ACTIVITY LIST:
(a) Reproduce part of the movie forum thread verbatim, beginning at the words "I'm probably gonna" and stopping after "14:34 (one week ago)".
(b) Continue the movie forum thread past its last post.
DOCUMENT SEGMENT: Begin
The Luda of Suburbia (Alfred, Lord Sotosyn), Friday, 13 February 2026 14:11 (one week ago)

Chevy Chase, superstar! Superman III, looking like shit despite the excellent previous movie becoming 1981's second highest-grossing film. Tom Selleck, box office champ!

The Luda of Suburbia (Alfred, Lord Sotosyn), Friday, 13 February 2026 14:12 (one week ago)

Not a hot year. caught The Big Chill in cinema recently (as a mystery film - they do that at the prince charles cinema every week or so, to varying results depending on yr taste) - that is a film that has dated horrendously. Terms of Endearment has aged very well...

I'm probably gonna go Jedi here, mainly for nostalgia but actually most of the other stuff on this list is average to terrible.

. (jamiesummerz), Friday, 13 February 2026 14:31 (one week ago)

Chevy Chase and Sigourney Weaver, directed by William Friedkin. Now, that's a team.

The Luda of Suburbia (Alfred, Lord Sotosyn), Friday, 13 February 2026 14:34 (one week ago)

I don't think I've ever heard of Spacehunter: Adventures in the Forbidden Zone but it has the title thing down at least.
DOCUMENT SEGMENT: End
SOURCE DATA: Begin
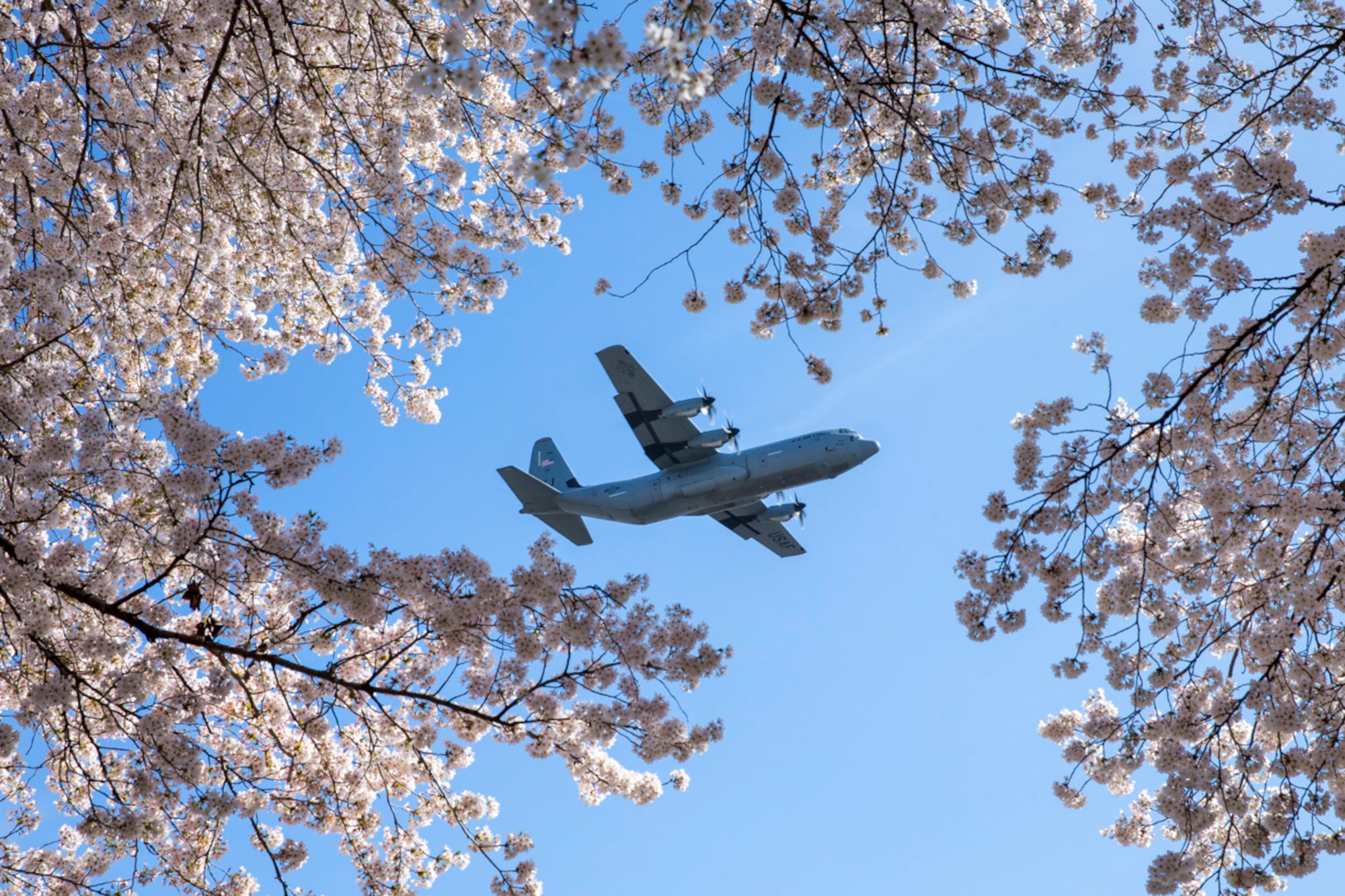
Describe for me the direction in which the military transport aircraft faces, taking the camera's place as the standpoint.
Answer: facing to the right of the viewer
SOURCE DATA: End
ANSWERS BY ITEM:
(a)
I'm probably gonna go Jedi here, mainly for nostalgia but actually most of the other stuff on this list is average to terrible.

. (jamiesummerz), Friday, 13 February 2026 14:31 (one week ago)

Chevy Chase and Sigourney Weaver, directed by William Friedkin. Now, that's a team.

The Luda of Suburbia (Alfred, Lord Sotosyn), Friday, 13 February 2026 14:34 (one week ago)

(b)
a ZX spectrum is haunting Europe (Daniel_Rf), Friday, 13 February 2026 14:36 (one week ago)

Chillhunter: Adventures In The Boomer Zone

a ZX spectrum is haunting Europe (Daniel_Rf), Friday, 13 February 2026 14:37 (one week ago)

In Superman III's mild defense: Christopher Reeve was never hotter than as Bad Drunk Superman.

The Luda of Suburbia (Alfred, Lord Sotosyn), Friday, 13 February 2026 14:41 (one week ago)

Flashdance's title track is almost enough to give it a vote by itself

Abby Gore (Neanderthal), Friday, 13 February 2026 14:45 (one week ago)

Spacehunter is kind of fun if you like the sort of sci-fi where the brig on a spaceship has dirty straw in it

fluffy tufts university (f. hazel), Friday, 13 February 2026 15:07 (one week ago)

Spacehunter: Adventures in the Forbidden Zone was another early 80s 3D revival hit, which is why it did such good business. First time I saw Molly Ringwald in anything.

Ward Fowler, Friday, 13 February 2026 15:10 (one week ago)

When Chuck Norris has a number 1 box office movie…It’s not because people bought tickets. It’s because the other movies politely stepped aside.

Saxophone Of Futility (Michael B), Friday, 13 February 2026 15:19 (one week ago)

Sorry I think i have to vote Vacation

podcast Diderot (Noodle Vague), Friday, 13 February 2026 15:28 (one week ago)

the best answer is probably Return of the Jedi but I can't bring myself to vote for it

Brad C., Friday, 13 February 2026 15:30 (one week ago)

Mr. Mom was #1 five weeks.

The Luda of Suburbia (Alfred, Lord Sotosyn), Friday, 13 February 2026 15:35 (one week ago)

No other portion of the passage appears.